# Shipping from US to Spain



## RRGrove (Apr 2, 2012)

Hello
I need to ship a few boxes from the US to Spain. I am wondering if anyone has done this and what the most reliable and cost effective way to do so is.

Thanks!
Rachel


----------



## skip o (Aug 1, 2011)

International Moving Quotes From Removals Companies | Expat Forum lets you fill out your info and get quotes from multiple places. I filled it out a couple of weeks ago and never heard from a single place, but maybe you will have better luck.


----------



## baldilocks (Mar 7, 2010)

RRGrove said:


> Hello
> I need to ship a few boxes from the US to Spain. I am wondering if anyone has done this and what the most reliable and cost effective way to do so is.
> 
> Thanks!
> Rachel


Have sent you a PM


----------



## ina (Feb 26, 2009)

I'm currently in the process of moving from the U.S. to Europe and I'm shipping boxes with regular USPS (priority).


----------



## fergie (Oct 4, 2010)

baldilocks said:


> Have sent you a PM


Please do you know of a cost effective reliable company who could move one dog groomers table from Ipswich UK to Spain (Javea). It is 30kg, 100cm x 60 x 20 approx folded. Thank you.


----------



## xabiaxica (Jun 23, 2009)

fergie said:


> Please do you know of a cost effective reliable company who could move one dog groomers table from Ipswich UK to Spain (Javea). It is 30kg, 100cm x 60 x 20 approx folded. Thank you.

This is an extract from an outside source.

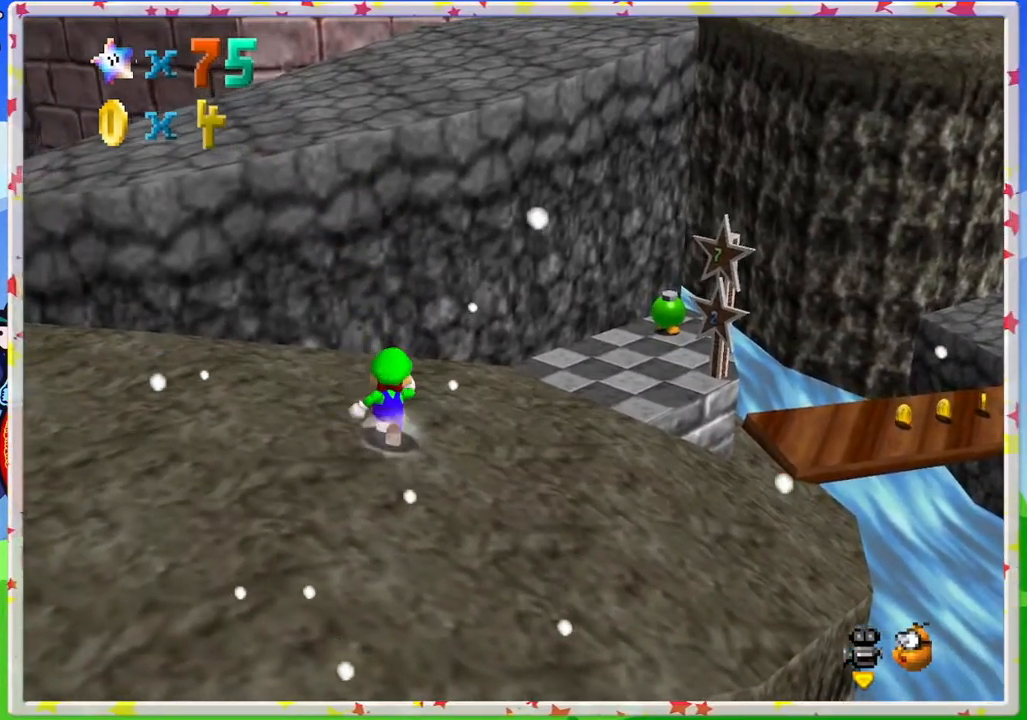
{"buttons": [], "left_stick": "right", "events": [[33, "left_stick", "up-right"], [400, "left_stick", "right"]]}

I had https://www.way2gohire.com/home/ bring about a dozen boxes to Jávea a few weeks ago - it was much cheaper than I expected!!


----------



## fergie (Oct 4, 2010)

xabiachica said:


> I had https://www.way2gohire.com/home/ bring about a dozen boxes to Jávea a few weeks ago - it was much cheaper than I expected!!


Thank you very much for that information, I will measure the other things we have stored at our daughters house in a few weeks when we go over, then contact way2go for a quote, when I get back home here..


----------